Exercise: Each line in the listing is to be restated exactly.

Information provided:
-------
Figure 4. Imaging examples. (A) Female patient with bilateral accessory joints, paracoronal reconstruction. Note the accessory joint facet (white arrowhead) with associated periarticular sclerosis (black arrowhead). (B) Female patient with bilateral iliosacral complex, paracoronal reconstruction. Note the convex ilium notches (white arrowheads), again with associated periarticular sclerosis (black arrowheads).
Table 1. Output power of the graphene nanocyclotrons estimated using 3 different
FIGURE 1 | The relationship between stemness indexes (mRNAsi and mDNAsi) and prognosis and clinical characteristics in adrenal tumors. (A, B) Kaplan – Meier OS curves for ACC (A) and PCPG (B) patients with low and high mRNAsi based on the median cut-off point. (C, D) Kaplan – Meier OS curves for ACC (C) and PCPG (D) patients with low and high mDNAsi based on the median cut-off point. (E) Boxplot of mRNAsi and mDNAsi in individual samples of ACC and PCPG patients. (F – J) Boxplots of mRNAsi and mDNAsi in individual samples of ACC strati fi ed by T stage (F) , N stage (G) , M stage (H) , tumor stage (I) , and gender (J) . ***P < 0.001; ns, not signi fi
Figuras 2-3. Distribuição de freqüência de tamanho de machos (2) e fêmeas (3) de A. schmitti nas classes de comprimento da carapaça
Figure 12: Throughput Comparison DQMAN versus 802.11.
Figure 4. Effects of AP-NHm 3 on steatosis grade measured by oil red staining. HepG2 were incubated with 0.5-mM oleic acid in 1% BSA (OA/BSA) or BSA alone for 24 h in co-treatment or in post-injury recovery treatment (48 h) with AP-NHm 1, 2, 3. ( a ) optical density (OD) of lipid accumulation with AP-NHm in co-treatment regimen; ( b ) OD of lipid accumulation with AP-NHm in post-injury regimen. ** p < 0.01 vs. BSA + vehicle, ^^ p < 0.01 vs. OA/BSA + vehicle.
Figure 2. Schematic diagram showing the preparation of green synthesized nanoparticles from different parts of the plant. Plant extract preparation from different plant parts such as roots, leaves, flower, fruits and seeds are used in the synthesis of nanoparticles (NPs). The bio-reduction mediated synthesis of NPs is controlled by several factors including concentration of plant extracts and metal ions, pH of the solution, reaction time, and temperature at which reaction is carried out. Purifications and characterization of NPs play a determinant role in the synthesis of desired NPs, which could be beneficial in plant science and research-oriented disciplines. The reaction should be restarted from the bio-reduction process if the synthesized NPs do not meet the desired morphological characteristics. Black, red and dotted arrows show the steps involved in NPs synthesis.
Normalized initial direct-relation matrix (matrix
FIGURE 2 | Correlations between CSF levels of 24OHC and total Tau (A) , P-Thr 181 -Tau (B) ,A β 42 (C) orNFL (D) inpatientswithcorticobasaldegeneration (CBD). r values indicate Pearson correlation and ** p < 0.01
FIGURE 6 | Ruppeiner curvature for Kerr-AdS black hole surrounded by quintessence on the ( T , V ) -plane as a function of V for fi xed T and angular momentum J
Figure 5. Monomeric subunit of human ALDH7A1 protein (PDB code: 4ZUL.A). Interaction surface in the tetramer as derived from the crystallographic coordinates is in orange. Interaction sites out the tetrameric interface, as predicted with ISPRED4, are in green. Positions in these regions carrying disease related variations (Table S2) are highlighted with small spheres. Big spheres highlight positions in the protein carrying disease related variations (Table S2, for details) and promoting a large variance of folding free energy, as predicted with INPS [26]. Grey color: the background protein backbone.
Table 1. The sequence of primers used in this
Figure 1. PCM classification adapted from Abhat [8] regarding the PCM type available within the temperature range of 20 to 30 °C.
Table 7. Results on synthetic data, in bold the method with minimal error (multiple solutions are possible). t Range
-------
Solution to the problem:
Figure 4. Imaging examples. (A) Female patient with bilateral accessory joints, paracoronal reconstruction. Note the accessory joint facet (white arrowhead) with associated periarticular sclerosis (black arrowhead). (B) Female patient with bilateral iliosacral complex, paracoronal reconstruction. Note the convex ilium notches (white arrowheads), again with associated periarticular sclerosis (black arrowheads).
Table 1. Output power of the graphene nanocyclotrons estimated using 3 different
FIGURE 1 | The relationship between stemness indexes (mRNAsi and mDNAsi) and prognosis and clinical characteristics in adrenal tumors. (A, B) Kaplan – Meier OS curves for ACC (A) and PCPG (B) patients with low and high mRNAsi based on the median cut-off point. (C, D) Kaplan – Meier OS curves for ACC (C) and PCPG (D) patients with low and high mDNAsi based on the median cut-off point. (E) Boxplot of mRNAsi and mDNAsi in individual samples of ACC and PCPG patients. (F – J) Boxplots of mRNAsi and mDNAsi in individual samples of ACC strati fi ed by T stage (F) , N stage (G) , M stage (H) , tumor stage (I) , and gender (J) . ***P < 0.001; ns, not signi fi
Figuras 2-3. Distribuição de freqüência de tamanho de machos (2) e fêmeas (3) de A. schmitti nas classes de comprimento da carapaça
Figure 12: Throughput Comparison DQMAN versus 802.11.
Figure 4. Effects of AP-NHm 3 on steatosis grade measured by oil red staining. HepG2 were incubated with 0.5-mM oleic acid in 1% BSA (OA/BSA) or BSA alone for 24 h in co-treatment or in post-injury recovery treatment (48 h) with AP-NHm 1, 2, 3. ( a ) optical density (OD) of lipid accumulation with AP-NHm in co-treatment regimen; ( b ) OD of lipid accumulation with AP-NHm in post-injury regimen. ** p < 0.01 vs. BSA + vehicle, ^^ p < 0.01 vs. OA/BSA + vehicle.
Figure 2. Schematic diagram showing the preparation of green synthesized nanoparticles from different parts of the plant. Plant extract preparation from different plant parts such as roots, leaves, flower, fruits and seeds are used in the synthesis of nanoparticles (NPs). The bio-reduction mediated synthesis of NPs is controlled by several factors including concentration of plant extracts and metal ions, pH of the solution, reaction time, and temperature at which reaction is carried out. Purifications and characterization of NPs play a determinant role in the synthesis of desired NPs, which could be beneficial in plant science and research-oriented disciplines. The reaction should be restarted from the bio-reduction process if the synthesized NPs do not meet the desired morphological characteristics. Black, red and dotted arrows show the steps involved in NPs synthesis.
Normalized initial direct-relation matrix (matrix
FIGURE 2 | Correlations between CSF levels of 24OHC and total Tau (A) , P-Thr 181 -Tau (B) ,A β 42 (C) orNFL (D) inpatientswithcorticobasaldegeneration (CBD). r values indicate Pearson correlation and ** p < 0.01
FIGURE 6 | Ruppeiner curvature for Kerr-AdS black hole surrounded by quintessence on the ( T , V ) -plane as a function of V for fi xed T and angular momentum J
Figure 5. Monomeric subunit of human ALDH7A1 protein (PDB code: 4ZUL.A). Interaction surface in the tetramer as derived from the crystallographic coordinates is in orange. Interaction sites out the tetrameric interface, as predicted with ISPRED4, are in green. Positions in these regions carrying disease related variations (Table S2) are highlighted with small spheres. Big spheres highlight positions in the protein carrying disease related variations (Table S2, for details) and promoting a large variance of folding free energy, as predicted with INPS [26]. Grey color: the background protein backbone.
Table 1. The sequence of primers used in this
Figure 1. PCM classification adapted from Abhat [8] regarding the PCM type available within the temperature range of 20 to 30 °C.
Table 7. Results on synthetic data, in bold the method with minimal error (multiple solutions are possible). t Range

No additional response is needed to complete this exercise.